I shook my thoughts away when I arrived at the store and immediately checked mine and Lani's text thread to see what she needed. Unsurprisingly it was mostly baking supplies, only Lani would devote most of her day to finding a recipe without ever checking to see if she had the ingredients.

Someone tapped my shoulder and I reluctantly took one earbud out.

"I thought that was you." Shiloh smirked when he got my attention.

I sighed and let him hug me; physical contact wasn't my favorite thing in the world. "Hey Shiloh, I haven't seen you in forever."

"You ain't really been lookin' either though, right?" He said lowly, Shiloh was- not an ex but a something.

I nodded with a humorless chuckle, "Right, you know that I don't ever look."

We met on a blind date that our overeager parents set us up on; neither of us was looking for anything serious but we continued to see each other for a while until he started to want more than sex from me; unfortunately it was all that I could give him.

"Lo sé, nena, ¿tu número de teléfono sigue siendo el mismo?" (I know babe, is your phone number still the same?) Shiloh asked me as a group of people walk passed us.

"¿Planeas llamarme? No busca amor." (Do you plan to call me? I'm not looking for love.) I whispered, Shiloh was fun as long as he knew my limits.

Shiloh chuckled, "Llamame cuando quieras divertirte." (Call me when you want to have fun.) He kissed me on the cheek and walked away. I would definitely take him up on his offer, I wondered what caused him to change his mind for a total of one second before shrugging; I didn't care.

I finished up my shopping and left the store, ready to get back indoors. I deposited the groceries and put them away as soon as I got home, Lani excitedly gathered the ingredients and then began to make her cupcakes.
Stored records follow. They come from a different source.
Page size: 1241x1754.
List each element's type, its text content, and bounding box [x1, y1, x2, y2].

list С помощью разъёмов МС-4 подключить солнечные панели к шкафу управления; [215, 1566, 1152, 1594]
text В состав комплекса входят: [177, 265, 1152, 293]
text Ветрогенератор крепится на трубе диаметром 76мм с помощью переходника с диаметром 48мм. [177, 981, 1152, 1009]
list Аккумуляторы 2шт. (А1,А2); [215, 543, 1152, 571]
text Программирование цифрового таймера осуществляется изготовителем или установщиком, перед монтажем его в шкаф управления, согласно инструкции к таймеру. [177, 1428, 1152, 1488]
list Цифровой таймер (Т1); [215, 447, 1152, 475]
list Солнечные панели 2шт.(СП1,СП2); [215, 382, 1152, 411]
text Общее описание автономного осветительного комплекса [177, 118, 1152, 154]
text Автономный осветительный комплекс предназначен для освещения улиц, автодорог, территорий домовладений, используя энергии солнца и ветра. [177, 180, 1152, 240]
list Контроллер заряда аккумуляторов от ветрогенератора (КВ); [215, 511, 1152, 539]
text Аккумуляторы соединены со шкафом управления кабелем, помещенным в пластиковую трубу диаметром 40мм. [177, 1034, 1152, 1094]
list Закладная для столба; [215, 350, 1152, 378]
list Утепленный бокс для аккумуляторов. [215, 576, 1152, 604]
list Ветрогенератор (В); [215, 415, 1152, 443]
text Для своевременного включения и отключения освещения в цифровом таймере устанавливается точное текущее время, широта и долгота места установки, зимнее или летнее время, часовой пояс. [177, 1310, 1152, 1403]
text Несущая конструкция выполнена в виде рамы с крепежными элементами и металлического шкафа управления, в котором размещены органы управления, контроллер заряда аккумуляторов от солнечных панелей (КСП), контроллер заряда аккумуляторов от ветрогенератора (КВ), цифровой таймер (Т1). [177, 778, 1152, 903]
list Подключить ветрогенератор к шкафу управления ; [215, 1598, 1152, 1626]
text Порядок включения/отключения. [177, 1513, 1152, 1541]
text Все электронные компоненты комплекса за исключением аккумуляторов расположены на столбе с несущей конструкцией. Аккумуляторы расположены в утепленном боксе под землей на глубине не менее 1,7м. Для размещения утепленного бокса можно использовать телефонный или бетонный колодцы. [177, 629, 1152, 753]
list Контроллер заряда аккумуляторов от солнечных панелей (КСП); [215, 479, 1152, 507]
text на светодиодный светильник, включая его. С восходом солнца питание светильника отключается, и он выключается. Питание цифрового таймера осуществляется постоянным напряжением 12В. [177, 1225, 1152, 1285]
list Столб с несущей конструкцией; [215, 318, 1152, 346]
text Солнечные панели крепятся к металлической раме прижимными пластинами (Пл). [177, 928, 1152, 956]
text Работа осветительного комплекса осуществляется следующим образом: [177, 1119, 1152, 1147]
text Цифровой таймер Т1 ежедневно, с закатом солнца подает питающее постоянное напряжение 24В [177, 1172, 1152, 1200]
I laughed as I watched her and wondered how long it would take for her to grow tired of her new profession. We talked and I let her know about the little firefighter from the day before as well as my run in with Shiloh.

"Stick to Shi please, I don't need you fucking up a cute little firefighter." Lani joked as she tasted the batter with a smile.

I rolled my eyes, "He'd call himself tryna change me; I know his type."

There were different types of men and I was one hundred percent sure that the firefighter whose name I'd already forgotten would fall into the "fixer" category. The guys who saw certain traits as flaws that needed to be fixed and I wasn't in the mood for it. If I needed anything it was a likeminded individual who would use me in the same way that I wanted to use him.

"Chile probably, you got shit to work on but you'll do it when you're ready and hopefully with the help of a professional." Lani waved her spoon at me and I nodded. She was right, I knew that there would come a time when I wanted to empathize with others or at the very least care about someone.

For the time being I was completely content with who I was and I had enough sense to know that the way I thought wasn't necessarily normal. It was fine as long as I didn't hurt anyone and I had no intention of doing that; on purpose anyway.